Exactly, this is more or less the same situation here in France.

If a guest simply ignores my personal warning to stop the noise/smoking I’m pretty much left at the mercy of the local authorities since there is nothing else I can do.

Of course, I would try to have as much in writing in the Airbnb chat but what are they going to do about the noise besides writing and threatening the guest who already has proven that they don’t care.

Calling the police for someone being too loud in my home is not a high-priority situation and any other calls including criminal offences or injuries etc. will be dealt with first. I don’t know in which country this wouldn’t be the case.

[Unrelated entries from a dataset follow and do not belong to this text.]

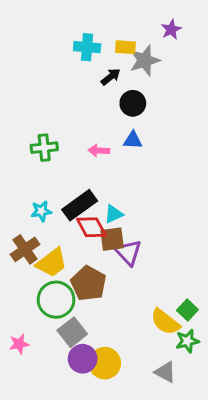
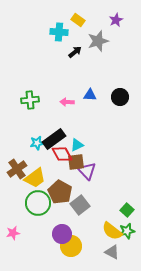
yellow rectangle: (125, 47) -> (78, 20), moved, turned 32
black circle: (133, 103) -> (120, 97), moved
cyan star: (41, 211) -> (37, 143), moved
yellow semicircle: (165, 322) -> (112, 231), moved
gray square: (72, 332) -> (80, 205), moved
purple circle: (83, 359) -> (62, 234), moved

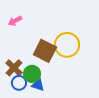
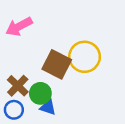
pink arrow: (15, 21) -> (19, 26), size x1.5
blue circle: (19, 83) -> (14, 110), moved

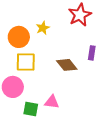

Hence. I’d be waiting a while for someone to show up, only to tell me to be quiet. From newspaper stories I know that the police would have to show up multiple times for the same problem until they would be able to act with force. By that time it’ll be already morning…

I was just curious if there are other ‘special’ host tricks that could be applied (turn off WiFi or power :rofl:)? But I suppose, there aren’t.

Denying them wifi etc would allow them to get a full refund when they complain that the services promised in their booking was not provided, so it is not a good solution, unless you are assuming they will trash you with a bad review or a refund anyway as a result of your stopping their offense.

When / if I have a guest issue I go with video rolling on my phone and make the confrontation. Sometimes that will make them sober enough to accept that they are being asses.

2 Likes

The only instance where we had an issue was a single lady who was so intoxicated that she didn’t know anymore what she was doing. I found her smoking in the accommodation with the front door wide open using a plate as an ashtray. It was quite hard to make her understand that she shouldn’t be smoking inside or at all as she was about to just pass out and I was seriously scared that she would cause a fire. I regularly checked on her if she was still ‘ok’ and the place still ‘not burning’. It was during her last night and she was picked up at 4 am (!) which was a massive relief.

But still, I would not have know how to explain to her to vacate the premises :rofl: She would have just said ‘No’. She also fell and broke one of our garden lamps. She just denied that it happened when I confronted her that day after over the phone. She just said ‘I can’t remember’. :neutral_face:

We recently had our first internet outage for almost 24 hours since 4 years that we are here now. Don’t tell me that our guests could have gotten a free stay out of this just because the internet was out?!? :dizzy_face:

During the day, is a good distinction. You’ve reminded me that the previous times I’ve done this have been during the day. In any case I’m pretty burned by this experience and won’t be hosting larger than the sleeping arrangements permit, going forwards.

2 Likes

Ultimately though, a slap on the wrist for breaking house rules (which is the most that Air will administer) is wholly disproportionate to the disruptoon and distress that these guests caused to us as hosts and to our neighbors. I’ll do this justice in the review but unfortunately many hosts do not read the prior reviews.

1 Like

This. We are two middle aged women, facing down an apartment full of rowdy drunk millennials. Direct physical confrontation was not something I was comfortable with.